I hated having him in the house, and so I think did Mother, although he demanded little enough as a guest. He did not have his meals with us, or go outside for walks, or even bother to clean his room or wash himself. He wouldn’t let me or Mother in to clean, either. He seemed to do nothing but sit upstairs, cough and wheeze, make strange drawings that were scattered all over when I took him his meals, and stare out across the lake.
But he paid, and he paid well. So every few days I went along the shore to Toltoona, mostly in the sailboat unless the weather was rough, and when I got back I reported to Enderton that there was nothing out of the ordinary that I could see. He never thanked me, just nodded in a satisfied sort of way. I felt I was taking his money for nothing, but nothing was apparently what he wanted to hear.
About once a week, when the wind was right, I sailed all the way across to Muldoon Spaceport and docked there. With funding from Paddy Enderton, Mother had made for me the blue trousers and white jacket of junior service staff. Wearing those I wandered nervously into the restaurants, and soon learned that provided I didn’t go into the kitchens, no one paid me the slightest attention.
After my second visit I became bolder. I broadened my travels to include the repair shops and warehouses and, finally, greatly daring, I went into the launch lounge, where never a launch was to be seen during the day, but where the old retired spacers seemed to spend all their time. There, sitting on the outskirts of those groups and saying not a word, I learned more about space and the Forty Worlds than anyone at Toltoona ever dreamed.
For Mother and Uncle Duncan, the idea that we had once been part of a great commerce between the stars seemed hardly more than a legend. Even if it’s true, Duncan once said to me, what does it matter? There’s nothing like that now, is there?

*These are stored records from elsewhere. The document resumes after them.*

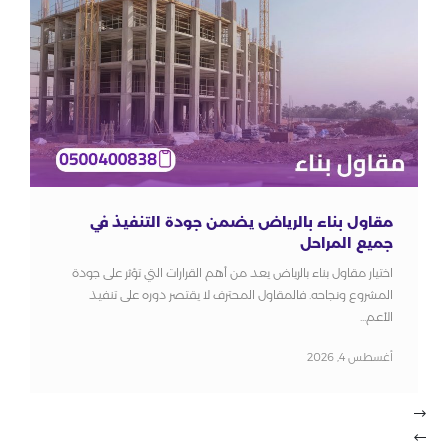
مقاول بناء بالرياض يضمن جودة التنفيذ في
جميع المراحل
اختيار مقاول بناء بالرياض يعد من أهم القرارات التي تؤثر على جودة
المشروع ونجاحه. فالمقاول المحترف لا يقتصر دوره على تنفيذ
الأعم...
أغسطس 4, 2026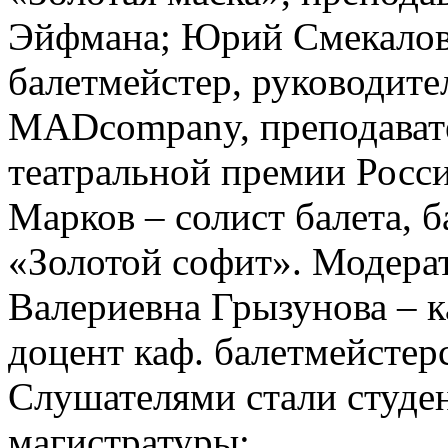
Эйфмана; Юрий Смекалов 
балетмейстер, руководите
MADcompany, преподават
театральной премии Росси
Марков – солист балета, 
«Золотой софит». Модера
Валериевна Грызунова – к
доцент каф. балетмейстер
Слушателями стали студен
магистратуры;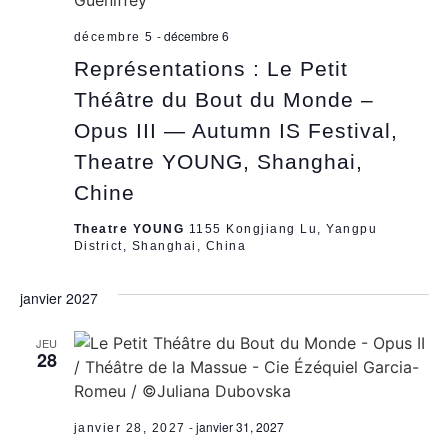
-
décembre 6
décembre 5
Représentations : Le Petit
Théâtre du Bout du Monde –
Opus III — Autumn IS Festival,
Theatre YOUNG, Shanghai,
Chine
Theatre YOUNG
1155 Kongjiang Lu, Yangpu
District, Shanghai, China
janvier 2027
JEU
28
-
janvier 31, 2027
janvier 28, 2027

He was right, of course. Our real world was Erin, and, to a lesser extent, the rest of the Forty Worlds.
But the spacers could not discard the past so easily. They talked, while I listened open-mouthed, about the great deserted structures that floated free in space out beyond the Gap, beyond the gas giant worlds of Antrim and Tyrone, beyond the Maze. Some of the speakers had visited those empty shells themselves. All of them agreed that no technology on Erin, today or in the past, could have been enough to build those monster habitats. The structures had employed, and now were cannibalized for, elements and alloys hardly known in the Maveen system.
No doubt about it, said the old spacers. Those structures were built using the Godspeed Drive. And somewhere out there, who knew where, there might be a structure that was not deserted and empty. Somewhere maybe was El Dorado, the Pot of Gold at the end of the rainbow, the supply base used by the Godspeeders themselves before, for whatever reason, they ceased to visit the system of the Forty Worlds.